Prompt:
Restate the listing that follows word for word, without its pictures.

★ ★ ★ ★

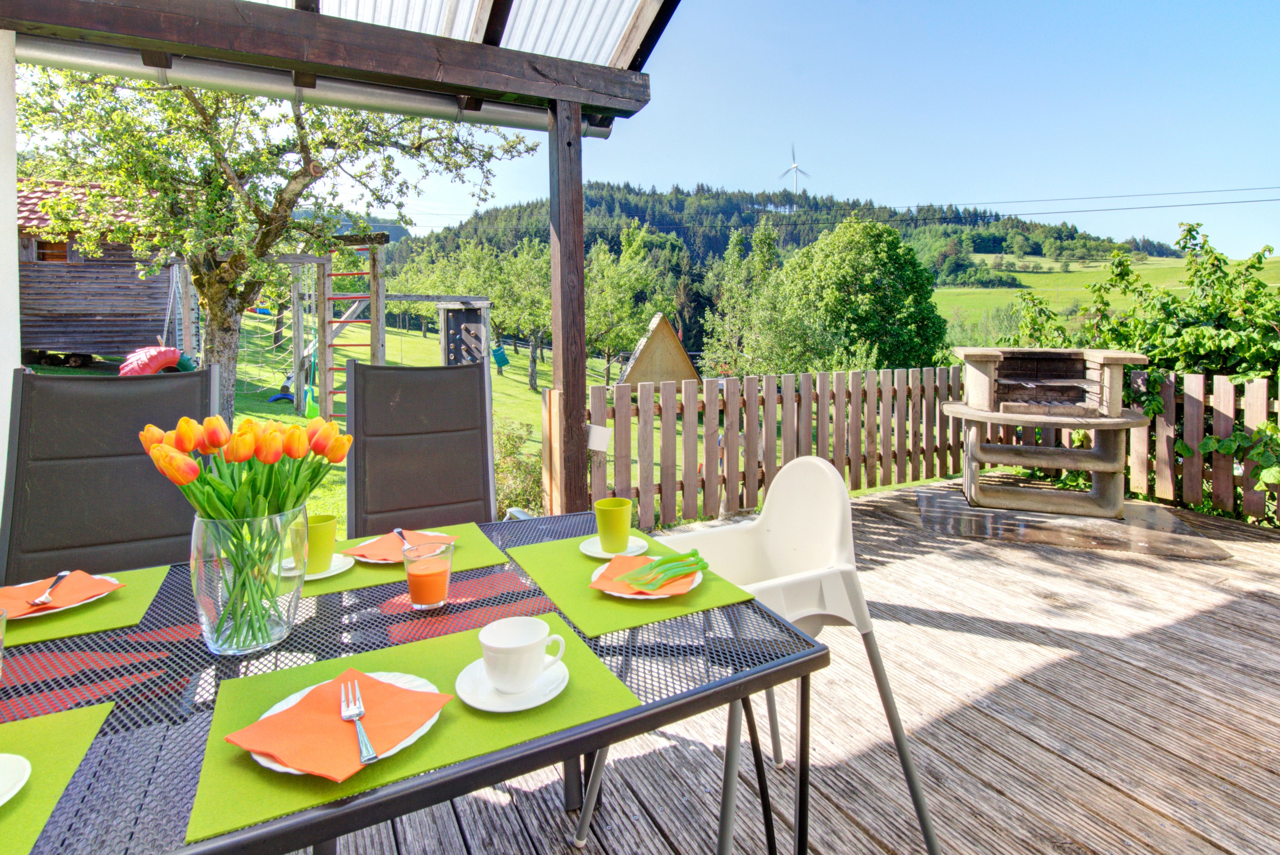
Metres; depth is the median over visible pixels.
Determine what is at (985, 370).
barbecue grill
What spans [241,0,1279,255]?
sky
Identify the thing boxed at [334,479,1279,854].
wooden deck
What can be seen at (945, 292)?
green field
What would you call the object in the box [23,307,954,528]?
lawn
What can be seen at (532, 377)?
tree
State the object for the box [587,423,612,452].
white box
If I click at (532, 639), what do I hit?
cup
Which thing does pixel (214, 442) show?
tulip bouquet
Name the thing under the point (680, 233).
wooded hill
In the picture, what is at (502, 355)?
swing seat
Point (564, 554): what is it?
placemat
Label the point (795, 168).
wind turbine
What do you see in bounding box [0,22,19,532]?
white wall
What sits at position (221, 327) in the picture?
tree
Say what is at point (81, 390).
black chair
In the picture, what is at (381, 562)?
plate
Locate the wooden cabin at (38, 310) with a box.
[16,176,180,365]
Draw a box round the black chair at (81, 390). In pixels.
[0,365,217,585]
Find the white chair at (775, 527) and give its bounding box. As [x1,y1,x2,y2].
[578,455,945,854]
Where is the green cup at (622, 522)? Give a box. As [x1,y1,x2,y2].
[592,496,632,552]
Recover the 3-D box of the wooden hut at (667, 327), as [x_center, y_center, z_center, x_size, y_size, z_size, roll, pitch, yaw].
[0.410,-0.932,12.428,1.926,2.082,1.793,-1,5,-10]
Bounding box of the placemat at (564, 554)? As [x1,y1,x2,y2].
[502,525,753,640]
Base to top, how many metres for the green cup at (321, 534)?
0.110 m
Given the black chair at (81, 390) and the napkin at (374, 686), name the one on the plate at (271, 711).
the napkin at (374, 686)
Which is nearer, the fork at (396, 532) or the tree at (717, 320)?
the fork at (396, 532)
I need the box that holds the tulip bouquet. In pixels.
[142,408,350,646]
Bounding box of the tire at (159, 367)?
[118,344,194,375]
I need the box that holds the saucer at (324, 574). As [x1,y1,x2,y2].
[277,552,354,580]
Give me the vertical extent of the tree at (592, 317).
6.190 m
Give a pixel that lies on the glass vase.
(264, 631)
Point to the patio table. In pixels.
(499, 766)
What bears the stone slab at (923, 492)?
on the wooden deck
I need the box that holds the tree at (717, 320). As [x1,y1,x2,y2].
[701,219,820,378]
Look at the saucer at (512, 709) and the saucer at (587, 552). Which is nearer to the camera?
the saucer at (512, 709)
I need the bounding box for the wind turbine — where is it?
[779,142,810,194]
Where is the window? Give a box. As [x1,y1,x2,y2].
[35,238,72,261]
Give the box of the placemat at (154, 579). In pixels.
[0,561,179,650]
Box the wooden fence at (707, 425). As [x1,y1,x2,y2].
[586,361,981,532]
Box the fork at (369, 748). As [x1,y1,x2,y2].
[338,676,378,766]
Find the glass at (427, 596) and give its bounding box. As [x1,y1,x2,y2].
[401,539,454,610]
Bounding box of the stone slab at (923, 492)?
[913,481,1233,559]
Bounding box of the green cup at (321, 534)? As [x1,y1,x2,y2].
[296,512,336,572]
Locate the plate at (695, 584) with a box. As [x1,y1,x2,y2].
[590,557,703,597]
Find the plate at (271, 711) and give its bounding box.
[249,673,443,775]
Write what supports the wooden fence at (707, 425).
on the wooden deck
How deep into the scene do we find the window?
9.55 m
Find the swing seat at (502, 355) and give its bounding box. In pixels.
[490,343,510,369]
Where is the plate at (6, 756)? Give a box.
[0,752,30,805]
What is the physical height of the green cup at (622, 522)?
0.113 m
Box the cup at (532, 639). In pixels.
[478,616,567,692]
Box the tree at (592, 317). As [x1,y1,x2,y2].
[581,222,675,384]
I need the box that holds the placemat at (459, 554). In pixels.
[291,519,513,600]
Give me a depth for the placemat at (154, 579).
1.00 m
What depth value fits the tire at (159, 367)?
7.22 m
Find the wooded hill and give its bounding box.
[385,188,1166,351]
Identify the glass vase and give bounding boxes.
[189,506,308,656]
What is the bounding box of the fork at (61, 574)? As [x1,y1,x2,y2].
[30,569,73,606]
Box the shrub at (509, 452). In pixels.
[493,417,543,515]
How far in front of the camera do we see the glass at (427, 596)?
1.01 m
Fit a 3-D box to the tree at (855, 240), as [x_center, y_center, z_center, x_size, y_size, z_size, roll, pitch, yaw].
[8.038,-3.171,20.203,5.988,7.663,6.008,-3,6,-29]
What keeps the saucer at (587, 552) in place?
on the placemat at (564, 554)
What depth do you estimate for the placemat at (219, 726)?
0.72 m
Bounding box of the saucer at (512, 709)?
[454,654,568,713]
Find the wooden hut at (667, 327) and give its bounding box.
[616,312,700,388]
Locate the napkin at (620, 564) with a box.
[589,552,701,595]
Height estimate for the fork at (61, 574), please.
0.011 m
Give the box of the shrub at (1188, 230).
[995,219,1279,517]
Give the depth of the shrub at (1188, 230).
4.69 m
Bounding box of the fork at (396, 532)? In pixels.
[391,527,409,550]
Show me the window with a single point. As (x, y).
(41, 245)
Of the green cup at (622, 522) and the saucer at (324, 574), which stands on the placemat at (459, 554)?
the saucer at (324, 574)
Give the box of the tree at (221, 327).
[18,58,536,425]
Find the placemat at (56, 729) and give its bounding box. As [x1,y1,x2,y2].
[0,701,112,854]
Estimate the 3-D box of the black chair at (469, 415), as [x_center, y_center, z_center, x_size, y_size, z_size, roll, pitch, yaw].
[-0.704,0.441,1.799,0.558,1.167,0.781,-3,6,-29]
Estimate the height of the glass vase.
0.242 m
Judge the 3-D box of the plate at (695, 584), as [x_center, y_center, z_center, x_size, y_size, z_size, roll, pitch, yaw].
[0.016,0.364,1.146,0.231,0.022,0.233,-3,6,-29]
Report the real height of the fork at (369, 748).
0.011 m
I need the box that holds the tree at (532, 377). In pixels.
[493,238,553,388]
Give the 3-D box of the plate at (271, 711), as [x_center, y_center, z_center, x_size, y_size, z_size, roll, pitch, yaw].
[-0.373,0.410,0.703,0.221,0.022,0.228,-5,7,-42]
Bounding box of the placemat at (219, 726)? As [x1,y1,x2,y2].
[187,615,638,849]
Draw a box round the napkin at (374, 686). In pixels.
[224,667,456,782]
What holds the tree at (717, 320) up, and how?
on the lawn at (524, 362)
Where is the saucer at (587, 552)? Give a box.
[577,535,647,559]
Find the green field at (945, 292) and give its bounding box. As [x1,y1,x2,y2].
[933,254,1279,337]
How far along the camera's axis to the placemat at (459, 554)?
1.23 m
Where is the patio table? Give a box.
[0,511,828,854]
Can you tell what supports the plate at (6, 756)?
on the placemat at (56, 729)
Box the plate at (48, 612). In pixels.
[1,573,117,619]
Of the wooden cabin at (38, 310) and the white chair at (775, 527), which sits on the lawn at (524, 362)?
the wooden cabin at (38, 310)
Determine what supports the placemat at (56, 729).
on the patio table
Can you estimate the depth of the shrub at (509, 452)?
5.05 m
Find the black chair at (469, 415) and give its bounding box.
[341,359,496,538]
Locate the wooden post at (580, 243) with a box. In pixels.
[547,96,589,512]
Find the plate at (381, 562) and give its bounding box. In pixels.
[339,530,452,564]
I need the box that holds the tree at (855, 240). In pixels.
[774,214,949,371]
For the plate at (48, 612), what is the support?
on the placemat at (154, 579)
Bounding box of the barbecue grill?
[942,346,1153,517]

★ ★ ★ ★

Response to the exercise:
Metres; depth is the median over visible pixels.
Determine what is at (985, 370).
barbecue grill
What spans [241,0,1279,255]?
sky
Identify the thing boxed at [334,479,1279,854].
wooden deck
What can be seen at (945, 292)?
green field
What would you call the object in the box [23,307,954,528]?
lawn
What can be seen at (532, 377)?
tree
State the object for the box [587,423,612,452].
white box
If I click at (532, 639), what do I hit?
cup
Which thing does pixel (214, 442) show?
tulip bouquet
Name the thing under the point (680, 233).
wooded hill
In the picture, what is at (502, 355)?
swing seat
Point (564, 554): what is it?
placemat
Label the point (795, 168).
wind turbine
What do you see in bounding box [0,22,19,532]?
white wall
What sits at position (221, 327) in the picture?
tree
Say what is at point (81, 390).
black chair
In the picture, what is at (381, 562)?
plate
Locate the wooden cabin at (38, 310) with a box.
[16,176,180,365]
Draw a box round the black chair at (81, 390). In pixels.
[0,365,217,585]
Find the white chair at (775, 527) and give its bounding box. As [x1,y1,x2,y2].
[578,455,945,854]
Where is the green cup at (622, 522)? Give a box. As [x1,y1,x2,y2].
[592,496,632,552]
Recover the 3-D box of the wooden hut at (667, 327), as [x_center, y_center, z_center, x_size, y_size, z_size, roll, pitch, yaw].
[0.410,-0.932,12.428,1.926,2.082,1.793,-1,5,-10]
Bounding box of the placemat at (564, 554)? As [x1,y1,x2,y2].
[502,525,753,640]
Base to top, how many metres for the green cup at (321, 534)?
0.110 m
Given the black chair at (81, 390) and the napkin at (374, 686), name the one on the plate at (271, 711).
the napkin at (374, 686)
Which is nearer, the fork at (396, 532) or the tree at (717, 320)?
the fork at (396, 532)
I need the box that holds the tulip bouquet. In pixels.
[142,408,350,646]
Bounding box of the tire at (159, 367)?
[118,344,194,375]
I need the box that holds the saucer at (324, 574). As [x1,y1,x2,y2].
[277,552,354,580]
Give me the vertical extent of the tree at (592, 317).
6.190 m
Give a pixel that lies on the glass vase.
(264, 631)
Point to the patio table. In pixels.
(499, 766)
What bears the stone slab at (923, 492)?
on the wooden deck
I need the box that holds the tree at (717, 320). As [x1,y1,x2,y2].
[701,219,820,378]
Look at the saucer at (512, 709) and the saucer at (587, 552). Which is nearer to the camera?
the saucer at (512, 709)
I need the bounding box for the wind turbine — where is it?
[779,142,810,194]
Where is the window? Give a box. As [x1,y1,x2,y2].
[35,238,72,261]
Give the box of the placemat at (154, 579). In pixels.
[0,561,179,650]
Box the wooden fence at (707, 425). As [x1,y1,x2,y2].
[586,361,981,532]
Box the fork at (369, 748). As [x1,y1,x2,y2].
[338,676,378,766]
Find the glass at (427, 596) and give its bounding box. As [x1,y1,x2,y2].
[401,539,454,610]
Bounding box of the stone slab at (923, 492)?
[913,481,1233,559]
Bounding box of the green cup at (321, 534)? As [x1,y1,x2,y2].
[296,512,336,572]
Locate the plate at (695, 584) with a box. As [x1,y1,x2,y2].
[590,557,703,597]
Find the plate at (271, 711) and give its bounding box.
[249,673,443,775]
Write what supports the wooden fence at (707, 425).
on the wooden deck
How deep into the scene do we find the window?
9.55 m
Find the swing seat at (502, 355) and give its bounding box. In pixels.
[490,343,510,369]
Where is the plate at (6, 756)? Give a box.
[0,752,30,805]
What is the physical height of the green cup at (622, 522)?
0.113 m
Box the cup at (532, 639). In pixels.
[478,616,567,692]
Box the tree at (592, 317). As [x1,y1,x2,y2].
[581,222,675,384]
I need the box that holds the placemat at (459, 554). In pixels.
[291,519,513,600]
Give me a depth for the placemat at (154, 579).
1.00 m
What depth value fits the tire at (159, 367)?
7.22 m
Find the wooded hill and give its bounding box.
[385,188,1166,351]
Identify the glass vase and give bounding boxes.
[189,506,308,656]
What is the bounding box of the fork at (61, 574)? As [x1,y1,x2,y2].
[30,569,73,606]
Box the shrub at (509, 452). In pixels.
[493,417,543,515]
How far in front of the camera do we see the glass at (427, 596)?
1.01 m
Fit a 3-D box to the tree at (855, 240), as [x_center, y_center, z_center, x_size, y_size, z_size, roll, pitch, yaw].
[8.038,-3.171,20.203,5.988,7.663,6.008,-3,6,-29]
What keeps the saucer at (587, 552) in place?
on the placemat at (564, 554)
What depth do you estimate for the placemat at (219, 726)?
0.72 m
Bounding box of the saucer at (512, 709)?
[454,654,568,713]
Find the wooden hut at (667, 327) and give its bounding box.
[616,312,700,388]
Locate the napkin at (620, 564) with a box.
[589,552,701,595]
Height estimate for the fork at (61, 574), please.
0.011 m
Give the box of the shrub at (1188, 230).
[995,219,1279,517]
Give the depth of the shrub at (1188, 230).
4.69 m
Bounding box of the fork at (396, 532)? In pixels.
[391,527,409,550]
Show me the window with a single point. As (x, y).
(41, 245)
Of the green cup at (622, 522) and the saucer at (324, 574), which stands on the placemat at (459, 554)?
the saucer at (324, 574)
Give the box of the tree at (221, 327).
[18,58,536,425]
Find the placemat at (56, 729) and give its bounding box. As [x1,y1,x2,y2].
[0,701,112,854]
Estimate the 3-D box of the black chair at (469, 415), as [x_center, y_center, z_center, x_size, y_size, z_size, roll, pitch, yaw].
[-0.704,0.441,1.799,0.558,1.167,0.781,-3,6,-29]
Estimate the height of the glass vase.
0.242 m
Judge the 3-D box of the plate at (695, 584), as [x_center, y_center, z_center, x_size, y_size, z_size, roll, pitch, yaw].
[0.016,0.364,1.146,0.231,0.022,0.233,-3,6,-29]
Report the real height of the fork at (369, 748).
0.011 m
I need the box that holds the tree at (532, 377). In pixels.
[493,238,553,388]
Give the 3-D box of the plate at (271, 711), as [x_center, y_center, z_center, x_size, y_size, z_size, roll, pitch, yaw].
[-0.373,0.410,0.703,0.221,0.022,0.228,-5,7,-42]
Bounding box of the placemat at (219, 726)? As [x1,y1,x2,y2].
[187,615,638,849]
Draw a box round the napkin at (374, 686). In pixels.
[224,667,456,782]
What holds the tree at (717, 320) up, and how?
on the lawn at (524, 362)
Where is the saucer at (587, 552)? Give a box.
[577,535,647,559]
Find the green field at (945, 292) and give its bounding box. As [x1,y1,x2,y2].
[933,254,1279,337]
How far along the camera's axis to the placemat at (459, 554)?
1.23 m
Where is the patio table? Give a box.
[0,511,828,854]
Can you tell what supports the plate at (6, 756)?
on the placemat at (56, 729)
Box the plate at (48, 612). In pixels.
[1,573,117,619]
Of the wooden cabin at (38, 310) and the white chair at (775, 527), which sits on the lawn at (524, 362)?
the wooden cabin at (38, 310)
Determine what supports the placemat at (56, 729).
on the patio table
Can you estimate the depth of the shrub at (509, 452)?
5.05 m
Find the black chair at (469, 415) and give its bounding box.
[341,359,496,538]
Locate the wooden post at (580, 243) with a box. In pixels.
[547,96,589,512]
Find the plate at (381, 562) and give its bounding box. In pixels.
[339,530,452,564]
I need the box that holds the tree at (855, 240). In pixels.
[774,214,949,371]
For the plate at (48, 612), what is the support?
on the placemat at (154, 579)
Bounding box of the barbecue grill?
[942,346,1153,517]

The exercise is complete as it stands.